Stai certo che l'uomo normale, se una donna lo lascia nell'80-90% dei casi se ne fa una ragione, ci sta male al limite ma non arriva alla violenza..
I mascalzoni invece nel 90% dei casi arrivano alla violenza COME PREVEDIBILE (che non vuol dire giusto o legale, ma non mi fanno pena quelle che vanno coi derelitti della società e poi piangono)


----------



## admin (14 Settembre 2016)

E' una cosa complicatissima, e non mi sento di dare giudizi. L'unica cosa certa è che nel mondo di oggi, un The Truman Show amplificato per 30, non puoi permetterti il minimo errore e la minima distrazione.

Tra l'altro, se uno ci riflette, non ha fatto niente di che. Il mondo è pieno di donne (e uomini) che tradiscono. Si è fatta riprendere, ha sbagliato, e l'ha pagata carissima.


----------



## Jaqen (14 Settembre 2016)

Admin ha scritto:


> E' una cosa complicatissima, e non mi sento di dare giudizi. L'unica cosa certa è che nel mondo di oggi, un The Truman Show amplificato per 30, non puoi permetterti il minimo errore e la minima distrazione.
> 
> Tra l'altro, se uno ci riflette, non ha fatto niente di che. Il mondo è pieno di donne (e uomini) che tradiscono. Si è fatta riprendere, ha sbagliato, e l'ha pagata carissima.

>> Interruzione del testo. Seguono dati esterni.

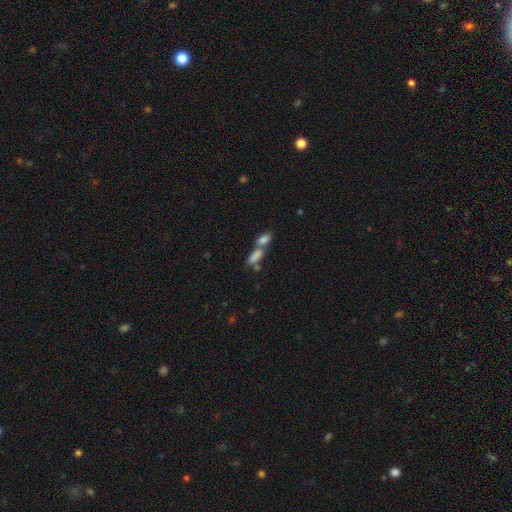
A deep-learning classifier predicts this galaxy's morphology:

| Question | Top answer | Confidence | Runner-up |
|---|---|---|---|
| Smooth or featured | smooth | 73% | featured or disk (15%) |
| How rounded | in between | 69% | cigar-shaped (25%) |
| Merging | merger | 64% | none (24%) |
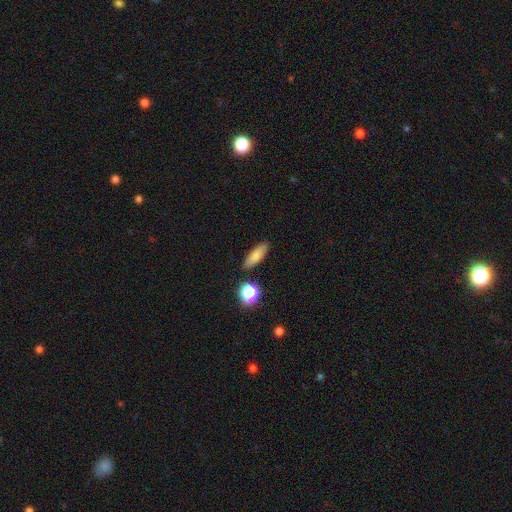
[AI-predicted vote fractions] A smooth galaxy with no disk features (80%) that is in between round and cigar-shaped (57%). Merging: none (85%).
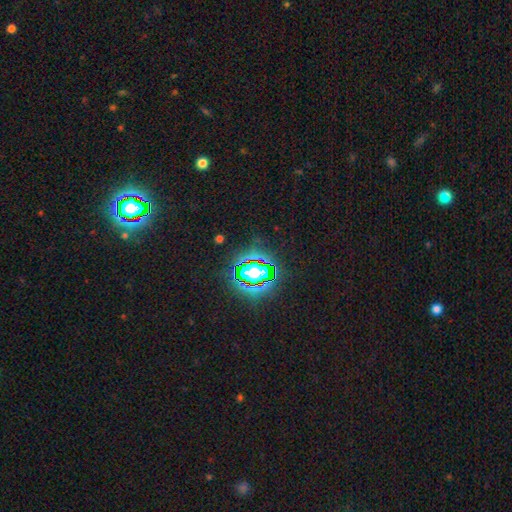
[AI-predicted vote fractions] star or artifact 81%, smooth 12%, featured or disk 7%.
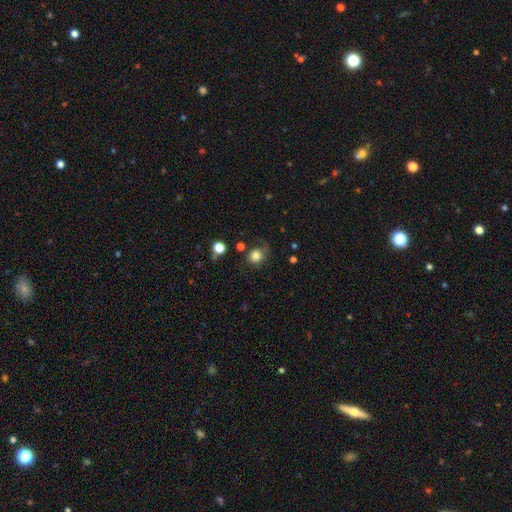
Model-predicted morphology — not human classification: The model was most divided on "merging": none: 61%, minor disturbance: 22%, major disturbance: 13%, merger: 4%. More confident: how rounded — round (81%); smooth or featured — smooth (78%).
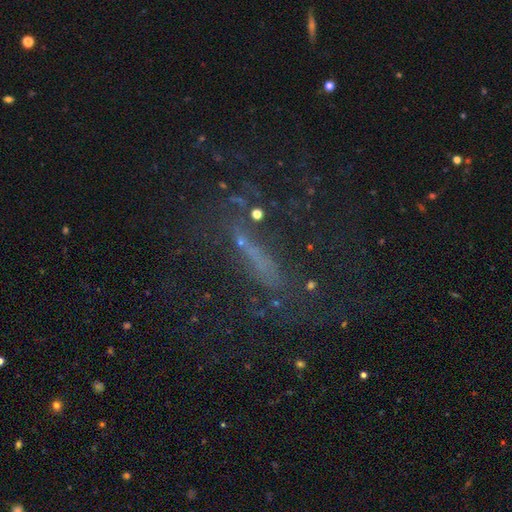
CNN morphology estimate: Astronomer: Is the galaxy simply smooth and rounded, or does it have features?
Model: featured or disk — 39% (runner-up: star or artifact, 35%).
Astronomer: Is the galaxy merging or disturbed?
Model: none — 54%.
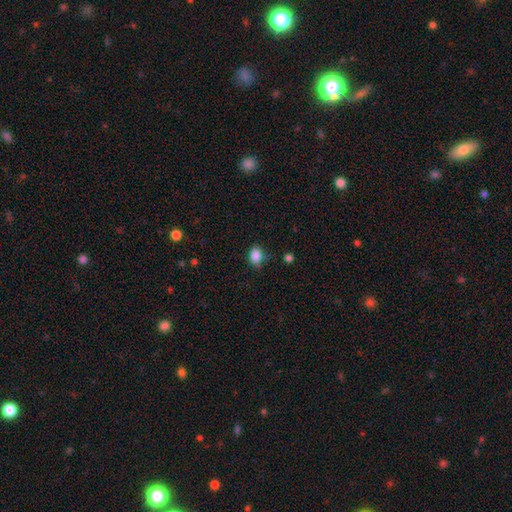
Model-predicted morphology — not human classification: Overall: smooth (86%). How rounded: in between (63%; round 36%). Merging: none (69%).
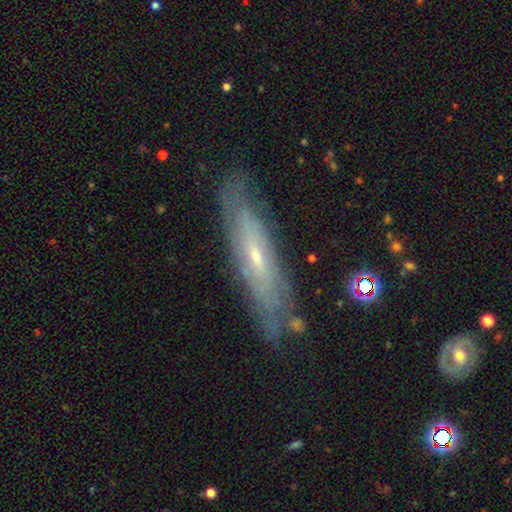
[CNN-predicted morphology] Q: Smooth or featured?
A: featured or disk (70%); runner-up: smooth (22%)
Q: Edge-on disk?
A: no (52%); runner-up: yes (48%)
Q: Merging?
A: none (79%); runner-up: minor disturbance (15%)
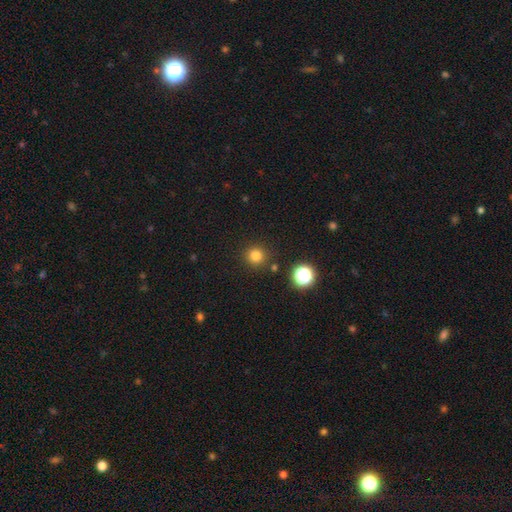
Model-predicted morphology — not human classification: Q: Smooth or featured?
A: smooth (80%); runner-up: star or artifact (16%)
Q: How rounded?
A: round (94%); runner-up: in between (5%)
Q: Merging?
A: none (87%); runner-up: minor disturbance (6%)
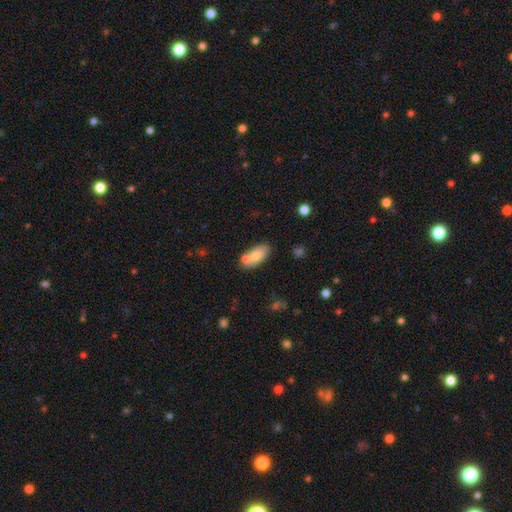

Sono d'accordo con te. E' difficile, difficilissimo dire qualcosa.


----------



## Heaven (14 Settembre 2016)

Storia sfortunata. Dispiace per lei, ma la colpa non è di nessuno

Prendere in giro quel video era normale per non dire legittimo


----------



## juventino (14 Settembre 2016)

Milanforever26 ha scritto:


> Ma quando ti fai riprendere mentre scopi con uno preso a caso che ti aspetti che ci faccia con quel filmato? Che ti sottoponga una richiesta formale scritta per divulgarlo? Ma veramente siamo alla giustificazione di tutto..
> Quando le ragazze non sanno giudicare l'uomo che hanno di fronte, o peggio ancora, cercano proprio i tipi da cui dovrebbero girare alla larga non le ritengo più vittime, o solo entro certi limiti..come quelle che scrivono ai carcerati o che si vanno a mettere col figlio del boss o il noto mascalzone del paese..e poi si "stupiscono" se sta gente qui, di fronte ad un rifiuto, reagisce con violenza..
> Stai certo che l'uomo normale, se una donna lo lascia nell'80-90% dei casi se ne fa una ragione, ci sta male al limite ma non arriva alla violenza..
> I mascalzoni invece nel 90% dei casi arrivano alla violenza COME PREVEDIBILE (che non vuol dire giusto o legale, ma non mi fanno pena quelle che vanno coi derelitti della società e poi piangono)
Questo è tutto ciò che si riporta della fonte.